Appraise: Evaluate what you find. Is the study well-designed? Do the participants resemble the patient in question? A randomized trial conducted on young athletes may not apply to an elderly patient with multiple health conditions. If strong evidence isn’t available, clinicians turn to lower-tier sources like textbooks, case reports, or expert consultation.

Apply: Use the evidence in a clinical decision, combined with professional judgment and the patient’s preferences. For an individual patient, this is often a single clinician personalizing care. For a hospital or clinic trying to update a protocol, it can involve a team, consensus discussions, and a process that takes months or even years.

Assess: Evaluate whether the decision actually improved the outcome. This feedback loop is what keeps evidence-based care from becoming static. It ensures that what looked good in the research also works in practice.

Where Shared Decision-Making Fits In

The patient preferences pillar has historically been the weakest link. A review of 20 evidence-based practice models found that only seven meaningfully integrated patient values into their processes. Even among those that acknowledged the importance of patient preferences, practical tools for including them were limited.

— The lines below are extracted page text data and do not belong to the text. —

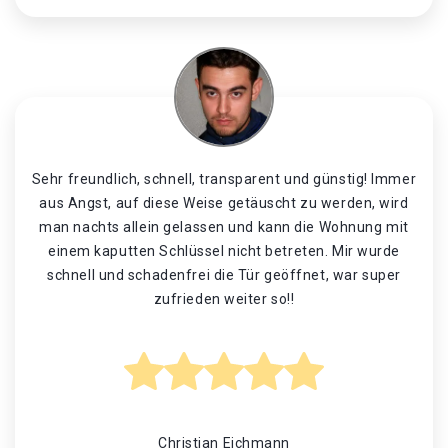
Sehr freundlich, schnell, transparent und günstig! Immer
aus Angst, auf diese Weise getäuscht zu werden, wird
man nachts allein gelassen und kann die Wohnung mit
einem kaputten Schlüssel nicht betreten. Mir wurde
schnell und schadenfrei die Tür geöffnet, war super
zufrieden weiter so!!
Christian Eichmann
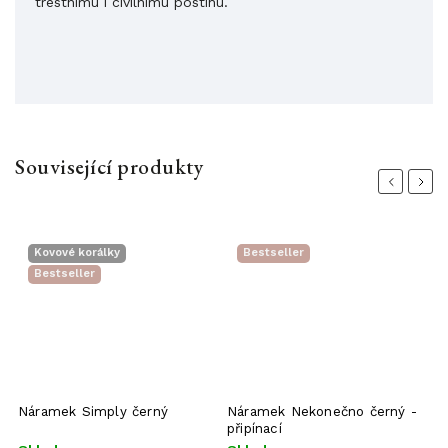
trestnímu i civilnímu postihu.
Související produkty
Previous
Next
Kovové korálky
Bestseller
Bestseller
Náramek Simply černý
Náramek Nekonečno černý -
Š
připínací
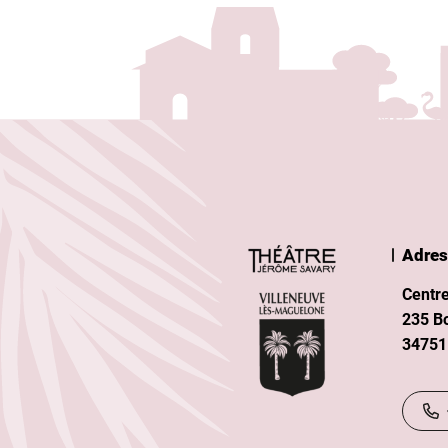
Adres
Centre
235 B
34751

Shared decision-making is the process designed to fix that gap. It involves a structured conversation: the clinician explains the condition and presents the evidence-based options, the patient explores their own values and concerns, and together they arrive at a decision. This isn’t a discretionary add-on. It’s the mechanism that turns “patient values” from an aspirational slogan into something that actually shapes care.

This approach also resolves a common criticism of evidence-based care, that it’s too rigid or cookbook-like. Shared decision-making ensures that scientific evidence is filtered through each patient’s unique circumstances, integrating standardization with genuine personalization.

Why It Matters for Outcomes

Evidence-based care isn’t just a philosophical preference. It measurably improves results. A review of studies that tracked return on investment found that 94% showed a positive financial return when evidence-based practices were implemented, and none showed a negative one. The most commonly improved outcomes were length of hospital stay and mortality rates.

Organizations like the Cochrane Collaboration play a central role in making this possible. Cochrane produces systematic reviews that are internationally recognized as the highest standard in evidence-based healthcare. These reviews are regularly updated as new research emerges, and they’re used by the World Health Organization, clinicians, and patients to make informed choices. The existence of a trusted, continuously refreshed evidence base is what makes the entire system work at scale.

Barriers That Slow Adoption

Despite its benefits, evidence-based care faces real obstacles in everyday practice. The most frequently cited barrier is time. Clinicians describe heavy workloads that push them to rely on what they already know rather than searching for and evaluating new evidence. As one nurse put it in a research study: “It is a process that takes time, and nurses prefer to stay in what they know and not waste time.”

Access to research is another persistent problem. Many practitioners work in settings without subscriptions to academic journals. Searching for evidence can mean physically going to a university library, filling out forms, and navigating bureaucratic processes, a burden that discourages all but the most motivated.

Institutional culture may be the deepest barrier. When supervisors are negative toward evidence-based practice, their teams follow suit. Senior staff whose opinions carry outsized weight can block change if they view new approaches as a challenge to their expertise. Nurses and other frontline workers often report lacking the authority to change care procedures, even when the evidence clearly supports doing so. Organizations that successfully adopt evidence-based care tend to share one trait: leadership that actively supports and rewards the approach, creating a culture where questioning established routines is seen as responsible rather than disruptive.